Tips for Discussing Your Concerns
As I mentioned above, make it a priority to be respectful. It’s possible your older relative may actually be relieved that the topic is being brought up, but it could also be that he/she feels that their independence is being threatened. Below are ideas for handling the discussion:
- If possible, include other family members or close friends. Or perhaps have the discussion with a more objective third party, such as the older person’s physician.
- If feasible, discuss a gradual transition. Dramatic changes in life can be upsetting no matter how young or old we are, so consider a transition as long as safe driving isn’t an issue. For example, perhaps the older person stops driving on freeways or driving at night.
- Be prepared with facts. Rather than make a sweeping statement such as, “You’re getting too old to drive,” instead refer to incidences that have occurred, such as, “You’ve mentioned recently that you’ve been getting lost more while you’re driving,” or “I’ve noticed several times recently that you’re driving slowly, noticeably below the speed limit.”
- Discuss the positive aspects of not driving. For example, saving money on gas, car maintenance, and so forth; less stress driving in traffic; increasing one’s social circle through shared rides; and likely a happier, slower pace of life without a car.

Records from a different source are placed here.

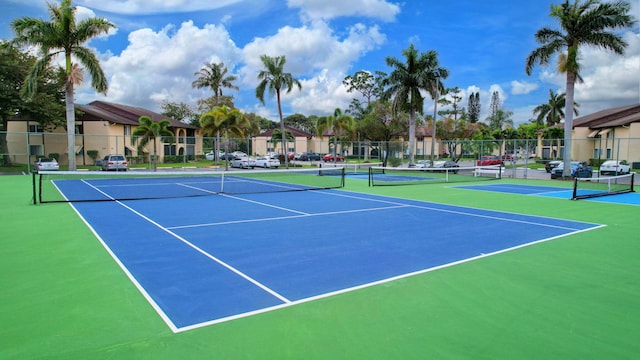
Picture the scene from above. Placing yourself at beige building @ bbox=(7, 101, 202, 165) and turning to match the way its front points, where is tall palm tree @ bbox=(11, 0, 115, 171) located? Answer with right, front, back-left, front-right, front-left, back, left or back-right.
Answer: front-right

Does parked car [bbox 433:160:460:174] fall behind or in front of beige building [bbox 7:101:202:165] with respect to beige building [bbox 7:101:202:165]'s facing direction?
in front

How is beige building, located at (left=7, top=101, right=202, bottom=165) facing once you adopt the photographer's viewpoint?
facing the viewer and to the right of the viewer

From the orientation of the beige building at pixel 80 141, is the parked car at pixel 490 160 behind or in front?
in front

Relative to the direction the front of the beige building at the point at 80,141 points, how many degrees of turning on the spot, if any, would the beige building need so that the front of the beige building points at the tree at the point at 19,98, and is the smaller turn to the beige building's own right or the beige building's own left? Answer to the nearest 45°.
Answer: approximately 90° to the beige building's own right
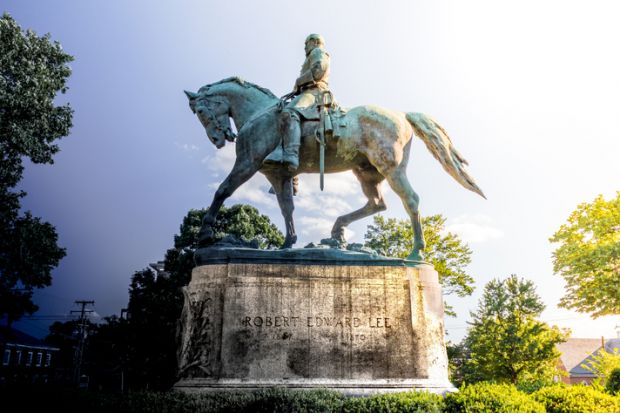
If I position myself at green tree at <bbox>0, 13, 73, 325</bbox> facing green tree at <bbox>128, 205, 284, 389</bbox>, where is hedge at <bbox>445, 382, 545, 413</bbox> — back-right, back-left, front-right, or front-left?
back-right

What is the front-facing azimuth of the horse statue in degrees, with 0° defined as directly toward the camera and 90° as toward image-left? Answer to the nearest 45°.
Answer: approximately 90°

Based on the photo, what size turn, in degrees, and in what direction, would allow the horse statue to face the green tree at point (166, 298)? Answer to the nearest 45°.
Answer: approximately 45° to its right

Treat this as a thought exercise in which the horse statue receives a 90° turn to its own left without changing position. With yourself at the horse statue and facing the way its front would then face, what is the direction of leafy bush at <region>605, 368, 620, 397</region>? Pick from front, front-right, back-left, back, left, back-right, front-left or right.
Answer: back-left

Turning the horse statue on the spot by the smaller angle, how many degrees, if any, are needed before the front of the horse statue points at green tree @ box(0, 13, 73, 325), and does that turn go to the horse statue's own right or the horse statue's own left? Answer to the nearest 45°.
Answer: approximately 45° to the horse statue's own right
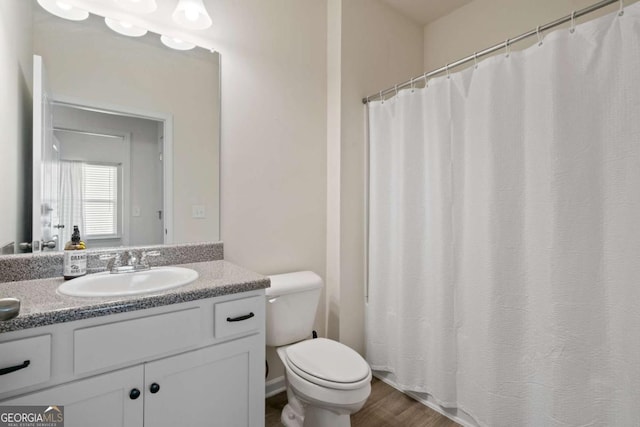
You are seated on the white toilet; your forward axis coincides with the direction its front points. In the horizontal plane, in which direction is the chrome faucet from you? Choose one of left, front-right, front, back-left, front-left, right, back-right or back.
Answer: back-right

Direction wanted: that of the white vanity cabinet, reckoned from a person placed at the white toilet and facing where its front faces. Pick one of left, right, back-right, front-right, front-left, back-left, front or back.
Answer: right

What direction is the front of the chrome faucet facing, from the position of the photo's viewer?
facing the viewer

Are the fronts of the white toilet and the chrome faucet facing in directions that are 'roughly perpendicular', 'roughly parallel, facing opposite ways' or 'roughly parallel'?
roughly parallel

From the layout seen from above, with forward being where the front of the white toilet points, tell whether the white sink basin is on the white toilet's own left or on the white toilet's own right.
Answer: on the white toilet's own right

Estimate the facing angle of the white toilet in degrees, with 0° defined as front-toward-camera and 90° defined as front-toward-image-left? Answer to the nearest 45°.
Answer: approximately 315°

- Also be prepared with transportation alternatives. Let the older person know if you or other family members can help with driving him/her places. If not, research ahead of time other transportation — some cities have senior citizen organizations that offer transportation services, or some cities offer shuttle services, and so forth. For those who use wheelchairs, there are special, motorized chairs that a person can use for short trips to the store, a friend’s house, etc.